Here I sit, at the end of another week of teaching, pondering the rich gift that I have of being in the world of cross cultural ministry a few times a year. As the day comes to a close here, I ponder what it is about that aspect of my calling, this ministry in other cultures, that makes me feel so rich. There are many things, but I'll try to keep the list short. When teaching and sharing Christ's life across cultural boundaries, I feel wealthy because:
1. I am shaken from my daily world, and invited into a world much larger, a world of multiple perspectives on everything from politics, to women in ministry, from worship ("Americans use videos in worship? a video cafe even? unhead of!") to entetertainment, hospitality to recreation.
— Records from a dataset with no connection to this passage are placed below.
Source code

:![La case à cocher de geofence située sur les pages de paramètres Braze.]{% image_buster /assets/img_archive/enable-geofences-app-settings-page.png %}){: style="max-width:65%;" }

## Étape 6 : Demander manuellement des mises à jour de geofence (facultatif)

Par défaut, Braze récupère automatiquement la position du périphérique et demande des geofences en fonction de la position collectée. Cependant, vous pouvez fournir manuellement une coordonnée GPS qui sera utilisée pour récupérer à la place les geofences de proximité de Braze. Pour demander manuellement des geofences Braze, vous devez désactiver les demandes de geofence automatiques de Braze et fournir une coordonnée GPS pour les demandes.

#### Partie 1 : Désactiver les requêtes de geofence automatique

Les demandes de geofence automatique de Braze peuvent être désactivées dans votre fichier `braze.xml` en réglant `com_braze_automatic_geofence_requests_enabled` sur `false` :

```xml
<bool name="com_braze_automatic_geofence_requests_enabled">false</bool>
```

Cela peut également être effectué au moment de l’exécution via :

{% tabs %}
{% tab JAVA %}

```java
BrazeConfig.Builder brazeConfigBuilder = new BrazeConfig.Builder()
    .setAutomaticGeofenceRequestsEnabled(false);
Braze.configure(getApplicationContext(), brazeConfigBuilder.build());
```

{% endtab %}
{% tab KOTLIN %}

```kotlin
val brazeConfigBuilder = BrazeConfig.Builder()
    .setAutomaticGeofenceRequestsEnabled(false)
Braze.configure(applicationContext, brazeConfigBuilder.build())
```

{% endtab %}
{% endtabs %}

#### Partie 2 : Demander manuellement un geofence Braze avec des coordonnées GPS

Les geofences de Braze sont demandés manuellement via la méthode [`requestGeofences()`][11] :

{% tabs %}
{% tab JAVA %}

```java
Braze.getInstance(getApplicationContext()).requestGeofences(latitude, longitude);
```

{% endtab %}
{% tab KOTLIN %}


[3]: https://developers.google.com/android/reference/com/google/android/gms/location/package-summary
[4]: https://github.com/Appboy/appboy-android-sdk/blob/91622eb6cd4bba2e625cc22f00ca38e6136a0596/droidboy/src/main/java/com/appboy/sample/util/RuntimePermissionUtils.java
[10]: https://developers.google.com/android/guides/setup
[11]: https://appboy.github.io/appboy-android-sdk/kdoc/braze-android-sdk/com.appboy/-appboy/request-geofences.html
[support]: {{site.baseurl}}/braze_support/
2. The unfamiliarity of it all attunes my senses to things I don't otherwise notice. For instance, I think I notice children more when travelling than I do in my own city. Or this because children in my own city are kept away somewhere out of sight, at a day care center in the shopping mall for instance? Maybe it's a little of both. I notice the smell of food, people's clothing, prevailing color schemes, architecture. It's like being a child again. And what's even better, I notice more when I come home too.
3. The gift of global friendships is, to my estimation, certainly one of God's greatest gifts and I feel privileged to enjoy it. A late afternoon coffee with a mother and daughter who are busy running a small Alpine farm and seeking to live faithfully as believers, a couple in Innsbruck making large life decisions, dear friends in Augsburg who love the outdoors, and are deeply involved in prayer ministries - in all these places conversation around the table lingers long after the food is gone - usually until the candles are gone too. We see each other only once - at best - twice a year. We must see each other deeply. And this is good.
4. Somehow there are moments - especially in this little village - when my heart nearly breaks because of the beauty. I'm running this week one late afternoon and the alpenglow lights the Dachstein Alps, bathing them in a color that escapes all words. They sit across the small river by which I'm running. There is an elderly woman walking by - hair pinned up, so dignified in her wool skirt and dark jacket. She stoops to feed the ducks and there's a smile on her face. She greets me with a smile and "Krist-ay" - the customary greeting here which has it's roots in Christ's name, as a young couple holding hands smiles, walking the other way. Who knows what each of them have faced? Who knows what any of us will face in the future. But for this moment, there's a sunset, a quiet walk, some ducks, and four people at peace. Click - it's a picture - of hope; a picture that, in the midst of radiation poisoning, and Iraqi madness, and so much more that is dark - there are still moments of light, hope, peace. Such moments occur everywhere - especially at GreenLake right by my house. But when they occur here - I absorb them.
None of this richness could exist without the best wife in the world - who understands such a calling and blesses it, as she holds so much together back home. And I think it wouldn't happen without being part of such a great congregation - a group that is so busy being community with one another that I can slip away once in awhile and serve in this - my other piece of calling.
I believe that taking my children with me on various trips to far corners of the world is the best contribution I've made to their education, and I'd encourage everyone to make the investment of experiencing other cultures a priority. When we do, our world expands, along with our capacity to contribute to it.